What if all the best scholarly research about children with lesbian or gay parents was gathered into a single online portal? The “What We Know” project has done just that, and will likely become a key reference for policymakers, journalists, researchers, and the public.
The project, housed at Columbia Law School, is intended to inform people about expert consensus on controversial public policy issues. Described by its founders as “part online library, part communications outreach tool,” its first phase focuses on LGBT equality, starting with the well-being of children with lesbian and gay parents.

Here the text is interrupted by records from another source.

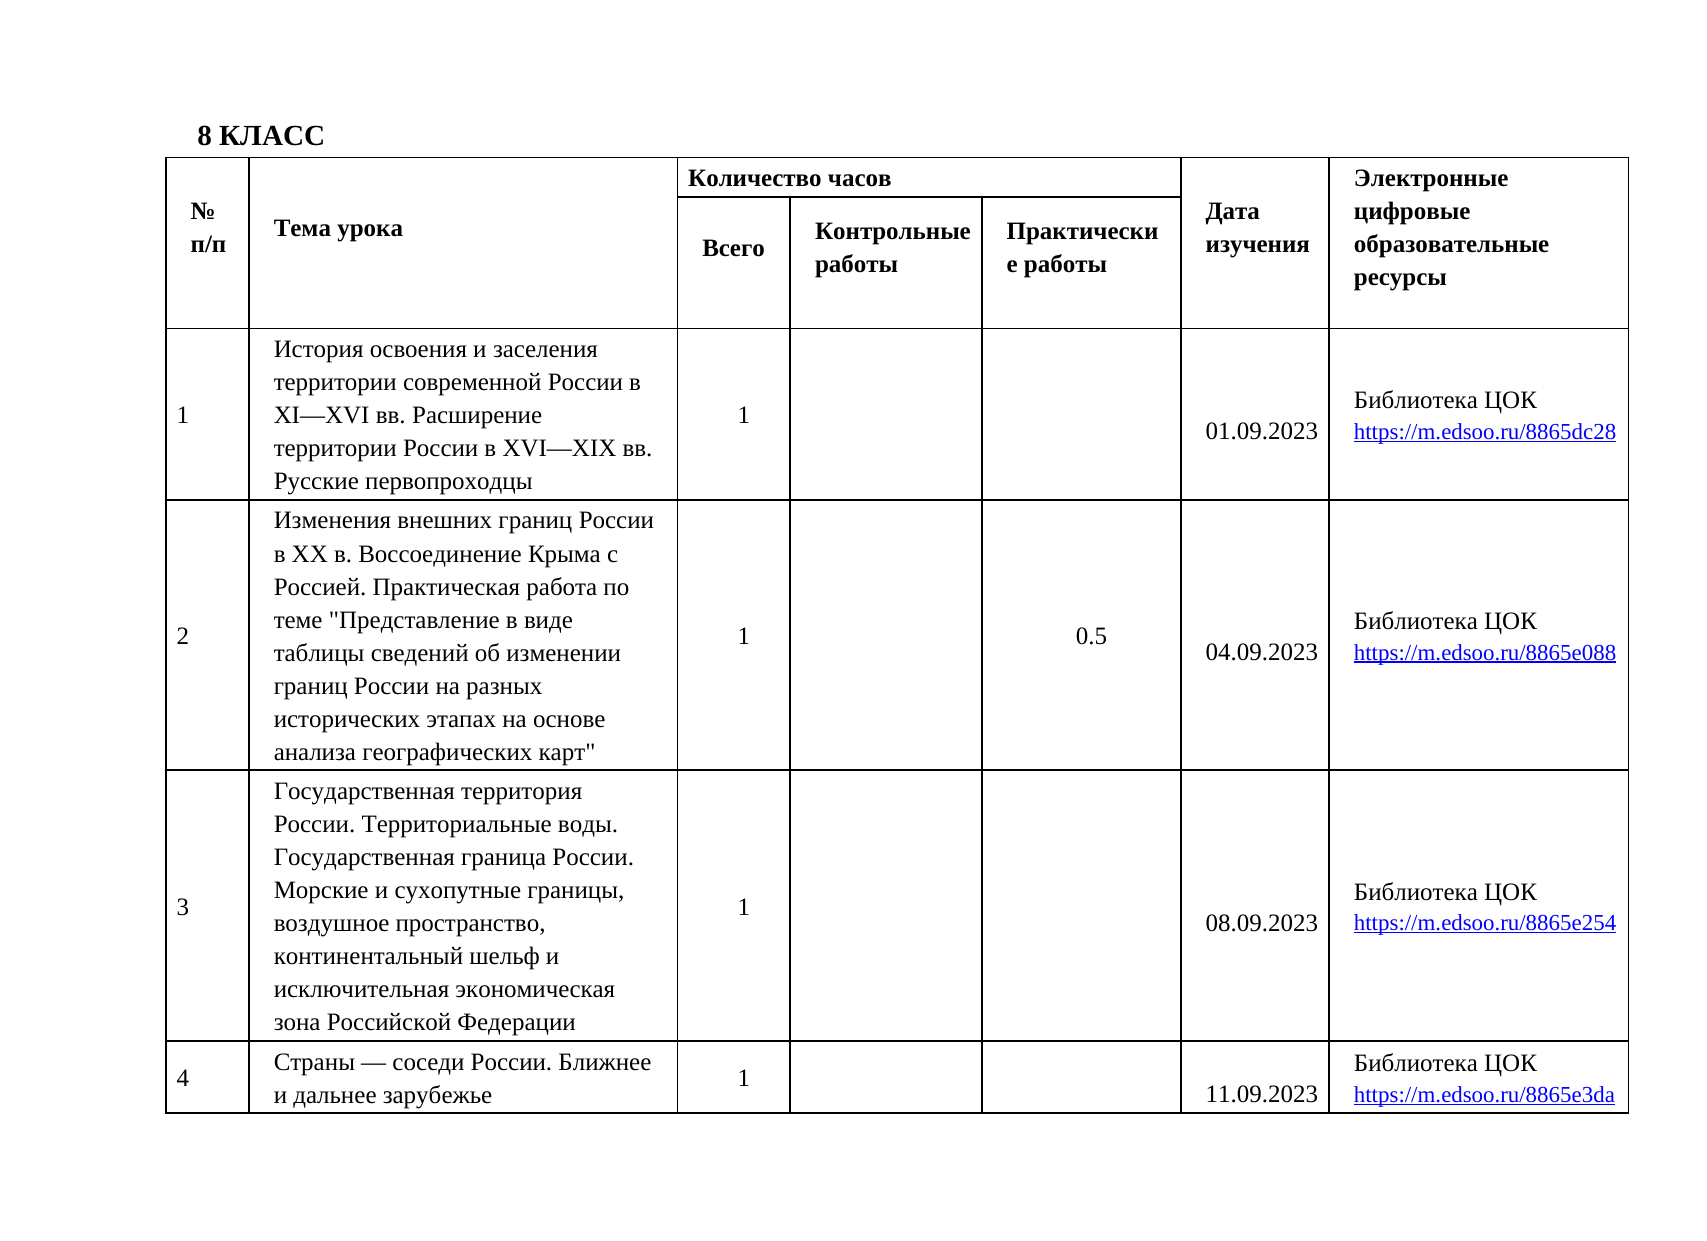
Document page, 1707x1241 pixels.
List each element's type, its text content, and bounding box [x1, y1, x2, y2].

table_cell 2 [167, 501, 248, 769]
table_cell Библиотека ЦОК https://m.edsoo.ru/8865dc28 [1330, 329, 1628, 499]
table_header Тема урока [250, 158, 677, 327]
table_cell [791, 1042, 981, 1112]
table_cell [791, 329, 981, 499]
table_cell 3 [167, 771, 248, 1040]
table_cell 01.09.2023 [1182, 329, 1328, 499]
table_cell [983, 771, 1180, 1040]
table_cell 1 [678, 329, 789, 499]
table_cell 1 [678, 1042, 789, 1112]
table_cell История освоения и заселения территории современной России в XI—XVI вв. Расширение территории России в XVI—XIX вв. Русские первопроходцы [250, 329, 677, 499]
table_cell 0.5 [983, 501, 1180, 769]
table_cell Контрольные работы [791, 198, 981, 327]
table_cell 1 [678, 771, 789, 1040]
table_header № п/п [167, 158, 248, 327]
table_header Дата изучения [1182, 158, 1328, 327]
table_cell Страны — соседи России. Ближнее и дальнее зарубежье [250, 1042, 677, 1112]
table_cell 1 [167, 329, 248, 499]
table_cell 04.09.2023 [1182, 501, 1328, 769]
table_cell 1 [678, 501, 789, 769]
table_cell [791, 771, 981, 1040]
table_header Количество часов [678, 158, 1180, 196]
table_cell [791, 501, 981, 769]
table_cell Практические работы [983, 198, 1180, 327]
table_cell Изменения внешних границ России в ХХ в. Воссоединение Крыма с Россией. Практическая работа по теме "Представление в виде таблицы сведений об изменении границ России на разных исторических этапах на основе анализа географических карт" [250, 501, 677, 769]
table_cell 11.09.2023 [1182, 1042, 1328, 1112]
table_cell Всего [678, 198, 789, 327]
table_cell Государственная территория России. Территориальные воды. Государственная граница России. Морские и сухопутные границы, воздушное пространство, континентальный шельф и исключительная экономическая зона Российской Федерации [250, 771, 677, 1040]
table_header Электронные цифровые образовательные ресурсы [1330, 158, 1628, 327]
table_cell [983, 329, 1180, 499]
table_cell Библиотека ЦОК https://m.edsoo.ru/8865e254 [1330, 771, 1628, 1040]
table_cell Библиотека ЦОК https://m.edsoo.ru/8865e088 [1330, 501, 1628, 769]
table_cell 08.09.2023 [1182, 771, 1328, 1040]
table_cell Библиотека ЦОК https://m.edsoo.ru/8865e3da [1330, 1042, 1628, 1112]
table_cell [983, 1042, 1180, 1112]
text 8 КЛАСС [190, 118, 1618, 152]
table_cell 4 [167, 1042, 248, 1112]
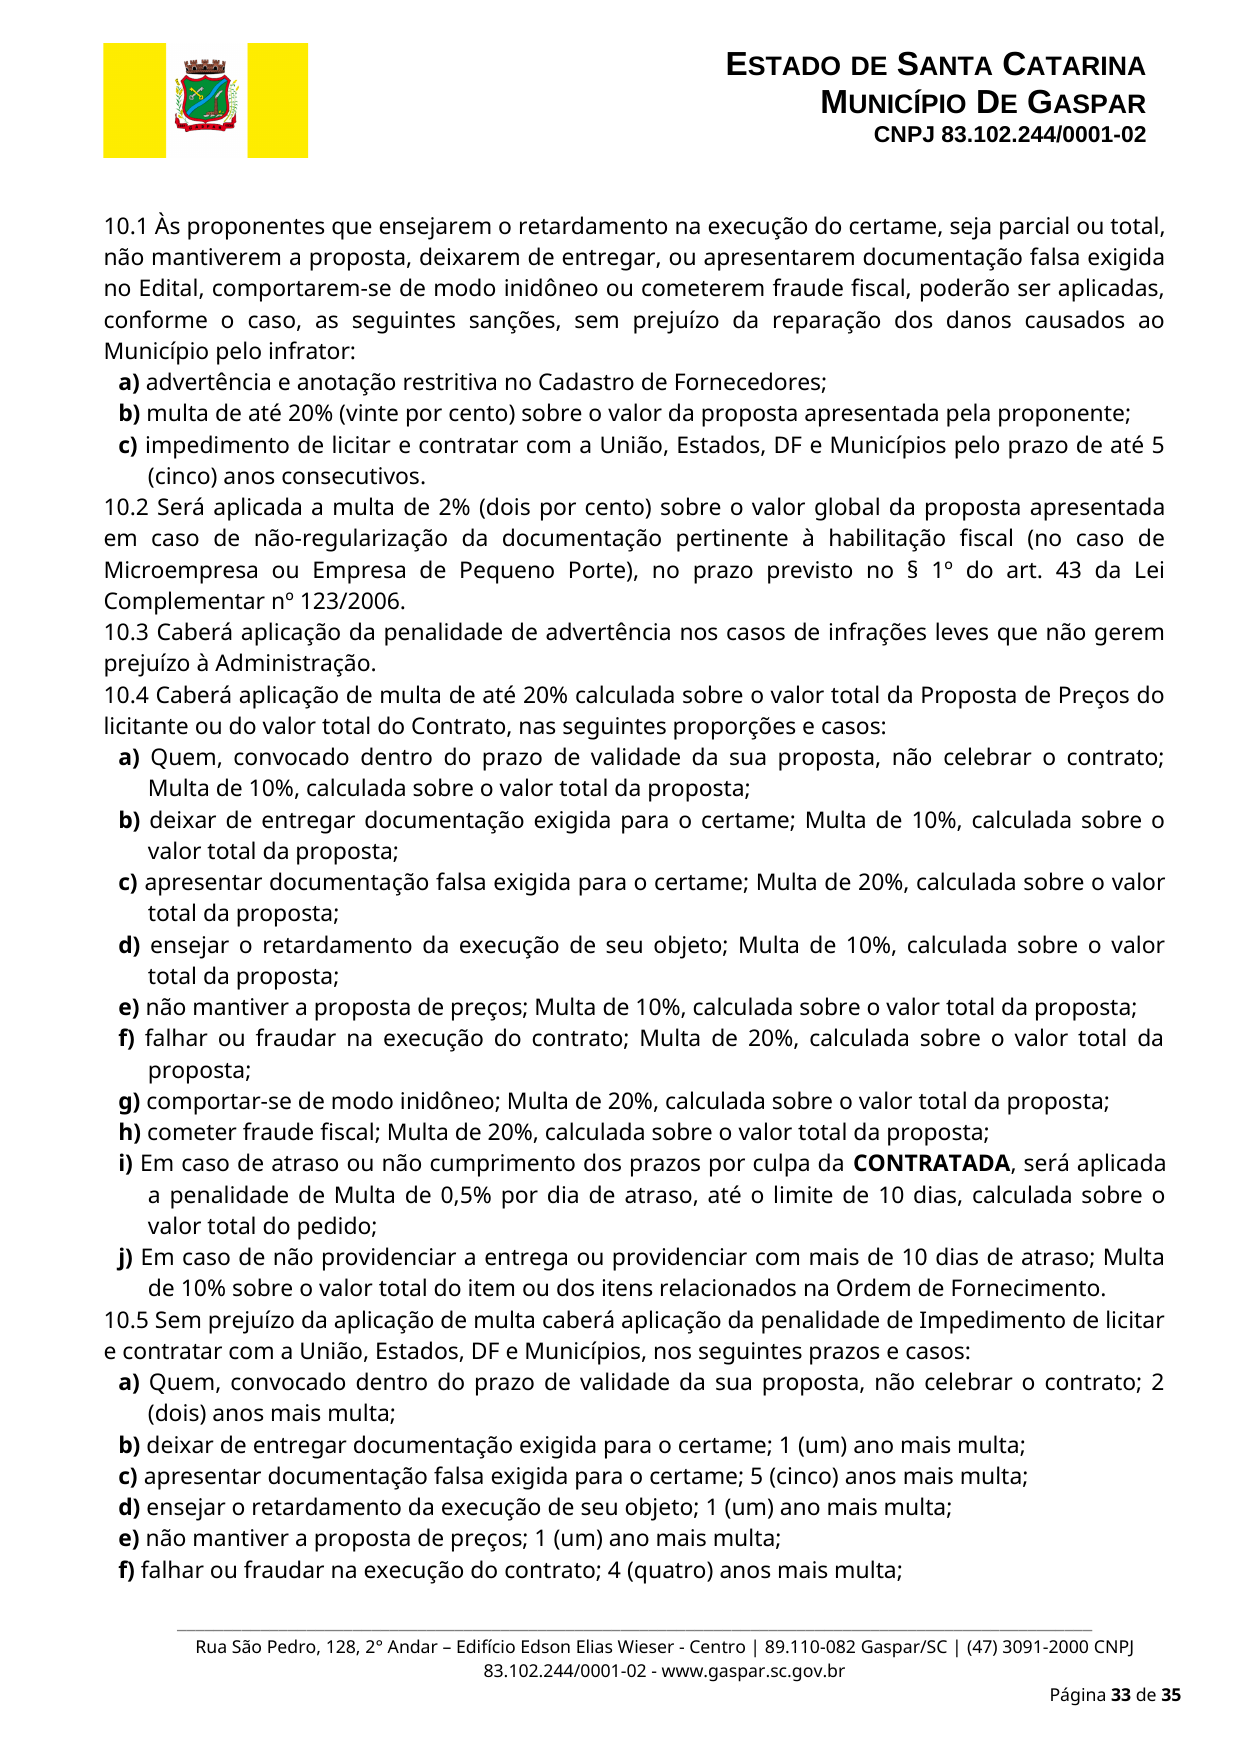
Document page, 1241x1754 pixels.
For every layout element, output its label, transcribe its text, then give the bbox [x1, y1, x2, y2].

text d) ensejar o retardamento da execução de seu objeto; Multa de 10%, calculada sobre o valor total da proposta; [118, 929, 1167, 991]
text 10.2 Será aplicada a multa de 2% (dois por cento) sobre o valor global da proposta apresentada em caso de não-regularização da documentação pertinente à habilitação fiscal (no caso de Microempresa ou Empresa de Pequeno Porte), no prazo previsto no § 1º do art. 43 da Lei Complementar nº 123/2006. [103, 491, 1167, 616]
text a) Quem, convocado dentro do prazo de validade da sua proposta, não celebrar o contrato; Multa de 10%, calculada sobre o valor total da proposta; [118, 741, 1167, 804]
text f) falhar ou fraudar na execução do contrato; Multa de 20%, calculada sobre o valor total da proposta; [118, 1022, 1167, 1085]
text b) deixar de entregar documentação exigida para o certame; 1 (um) ano mais multa; [118, 1429, 1167, 1460]
text b) multa de até 20% (vinte por cento) sobre o valor da proposta apresentada pela proponente; [118, 397, 1167, 429]
text h) cometer fraude fiscal; Multa de 20%, calculada sobre o valor total da proposta; [118, 1116, 1167, 1147]
text c) apresentar documentação falsa exigida para o certame; 5 (cinco) anos mais multa; [118, 1460, 1167, 1491]
text g) comportar-se de modo inidôneo; Multa de 20%, calculada sobre o valor total da proposta; [118, 1085, 1167, 1116]
text 10.5 Sem prejuízo da aplicação de multa caberá aplicação da penalidade de Impedimento de licitar e contratar com a União, Estados, DF e Municípios, nos seguintes prazos e casos: [103, 1304, 1167, 1366]
text j) Em caso de não providenciar a entrega ou providenciar com mais de 10 dias de atraso; Multa de 10% sobre o valor total do item ou dos itens relacionados na Ordem de Fornecimento. [118, 1241, 1167, 1304]
picture [103, 43, 309, 158]
text e) não mantiver a proposta de preços; Multa de 10%, calculada sobre o valor total da proposta; [118, 991, 1167, 1022]
text e) não mantiver a proposta de preços; 1 (um) ano mais multa; [118, 1522, 1167, 1554]
text a) advertência e anotação restritiva no Cadastro de Fornecedores; [118, 366, 1167, 397]
text f) falhar ou fraudar na execução do contrato; 4 (quatro) anos mais multa; [118, 1554, 1167, 1585]
text d) ensejar o retardamento da execução de seu objeto; 1 (um) ano mais multa; [118, 1491, 1167, 1522]
text b) deixar de entregar documentação exigida para o certame; Multa de 10%, calculada sobre o valor total da proposta; [118, 804, 1167, 866]
text 10.4 Caberá aplicação de multa de até 20% calculada sobre o valor total da Proposta de Preços do licitante ou do valor total do Contrato, nas seguintes proporções e casos: [103, 679, 1167, 741]
text c) apresentar documentação falsa exigida para o certame; Multa de 20%, calculada sobre o valor total da proposta; [118, 866, 1167, 929]
text a) Quem, convocado dentro do prazo de validade da sua proposta, não celebrar o contrato; 2 (dois) anos mais multa; [118, 1366, 1167, 1429]
text c) impedimento de licitar e contratar com a União, Estados, DF e Municípios pelo prazo de até 5 (cinco) anos consecutivos. [118, 429, 1167, 491]
text 10.3 Caberá aplicação da penalidade de advertência nos casos de infrações leves que não gerem prejuízo à Administração. [103, 616, 1167, 679]
text i) Em caso de atraso ou não cumprimento dos prazos por culpa da CONTRATADA, será aplicada a penalidade de Multa de 0,5% por dia de atraso, até o limite de 10 dias, calculada sobre o valor total do pedido; [118, 1147, 1167, 1241]
text 10.1 Às proponentes que ensejarem o retardamento na execução do certame, seja parcial ou total, não mantiverem a proposta, deixarem de entregar, ou apresentarem documentação falsa exigida no Edital, comportarem-se de modo inidôneo ou cometerem fraude fiscal, poderão ser aplicadas, conforme o caso, as seguintes sanções, sem prejuízo da reparação dos danos causados ao Município pelo infrator: [103, 210, 1167, 366]
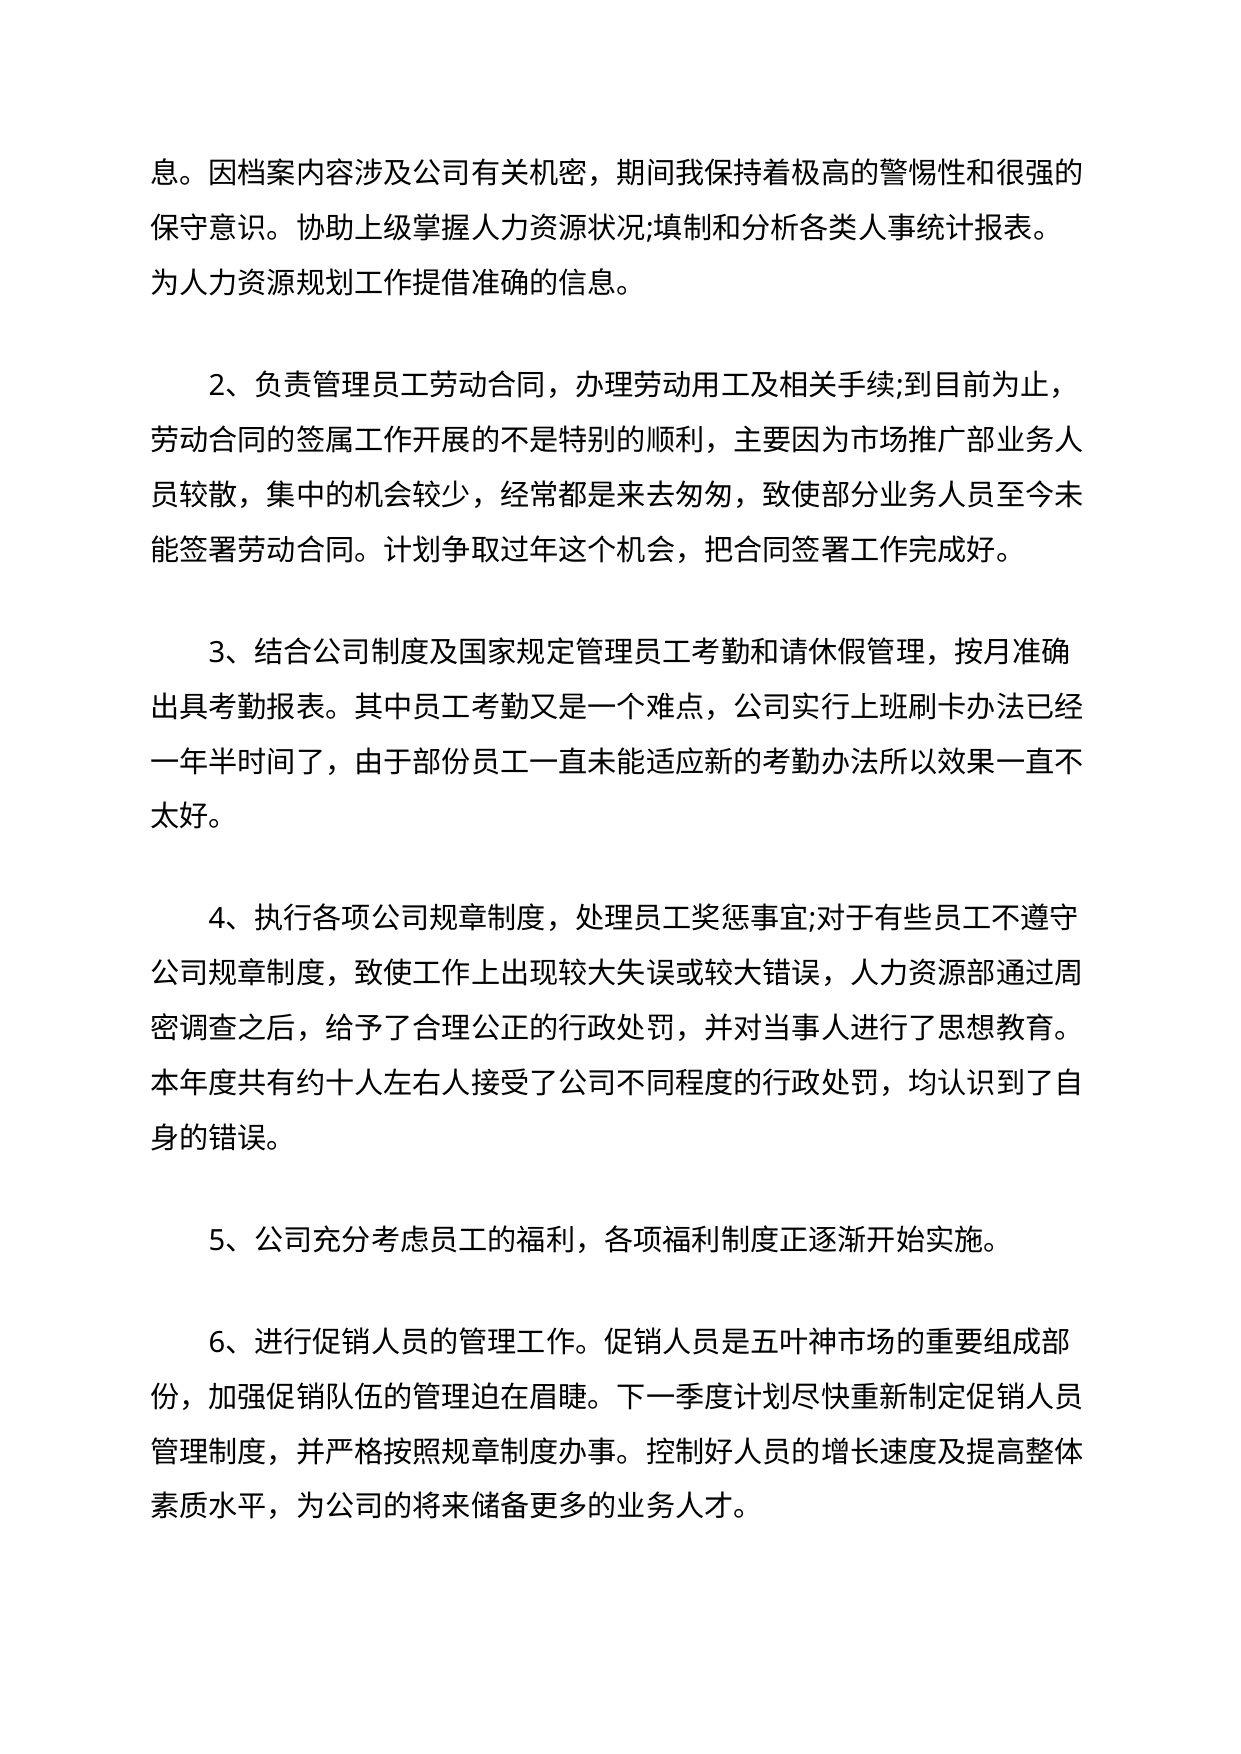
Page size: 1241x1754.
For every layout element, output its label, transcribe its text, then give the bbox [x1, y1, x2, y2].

Project director Nathaniel Frank, Ph.D., is an internationally recognized authority on LGBT public policy best known for his work on “Don’t Ask, Don’t Tell.” Principal investigator Katherine Franke is the Isidor and Seville Sulzbacher Professor of Law at Columbia Law School, and director of the school’s Center for Gender and Sexuality Law. Along with other project staff and a board of advisors, they choose studies for the portal using a strict set of criteria for “credibility, relevance and usefulness.” Articles must be “peer-reviewed, published in a scholarly journal, and directly relevant to the policy question at hand.”
The site has compiled 70 key studies dating back to 1980 and concluding that “children of gay or lesbian parents fare no worse than other children.” There are abstracts along with links to the full studies on their original sites. (Not all full studies are available without a subscription to the journal in question.)